Start of Data shown

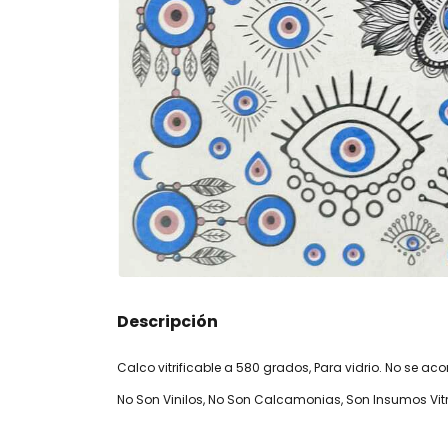
Descripción
Calco vitrificable a 580 grados, Para vidrio. No se a
No Son Vinilos, No Son Calcamonias, Son Insumos Vitri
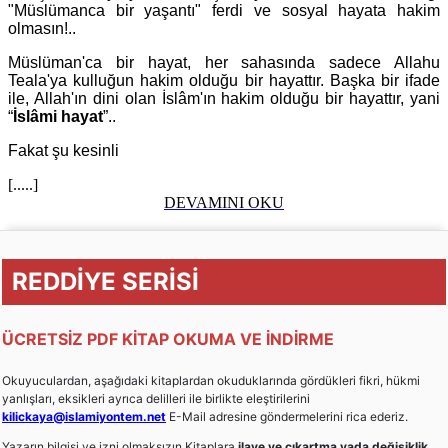
"Müslümanca bir yaşantı" ferdi ve sosyal hayata hakim
olmasın!..
Müslüman'ca bir hayat, her sahasında sadece Allahu
Teala'ya kulluğun hakim olduğu bir hayattır. Başka bir ifade
ile, Allah'ın dini olan İslâm'ın hakim olduğu bir hayattır, yani
“
İslâmi hayat
”..
Fakat şu kesinli
[.....]
DEVAMINI OKU
REDDİYE SERİSİ
ÜCRETSİZ PDF KİTAP OKUMA VE İNDİRME
Okuyuculardan, aşağıdaki kitaplardan okuduklarında gördükleri fikri, hükmi
yanlışları, eksikleri ayrıca delilleri ile birlikte eleştirilerini
kilickaya@islamiyontem.net
E-Mail adresine göndermelerini rica ederiz.
Yazarın bilgisi ve izni olmaksızın Kitaplara
ilave ve çıkartma yada değişiklik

End of Data shown

## Work to be completed
Repeat the entries exactly. Any picture is to be left out.

## Answer to the exercise
Descripción
Calco vitrificable a 580 grados, Para vidrio. No se a
No Son Vinilos, No Son Calcamonias, Son Insumos Vitri
"Müslümanca bir yaşantı" ferdi ve sosyal hayata hakim
olmasın!..
Müslüman'ca bir hayat, her sahasında sadece Allahu
Teala'ya kulluğun hakim olduğu bir hayattır. Başka bir ifade
ile, Allah'ın dini olan İslâm'ın hakim olduğu bir hayattır, yani
“
İslâmi hayat
”..
Fakat şu kesinli
[.....]
DEVAMINI OKU
REDDİYE SERİSİ
ÜCRETSİZ PDF KİTAP OKUMA VE İNDİRME
Okuyuculardan, aşağıdaki kitaplardan okuduklarında gördükleri fikri, hükmi
yanlışları, eksikleri ayrıca delilleri ile birlikte eleştirilerini
kilickaya@islamiyontem.net
E-Mail adresine göndermelerini rica ederiz.
Yazarın bilgisi ve izni olmaksızın Kitaplara
ilave ve çıkartma yada değişiklik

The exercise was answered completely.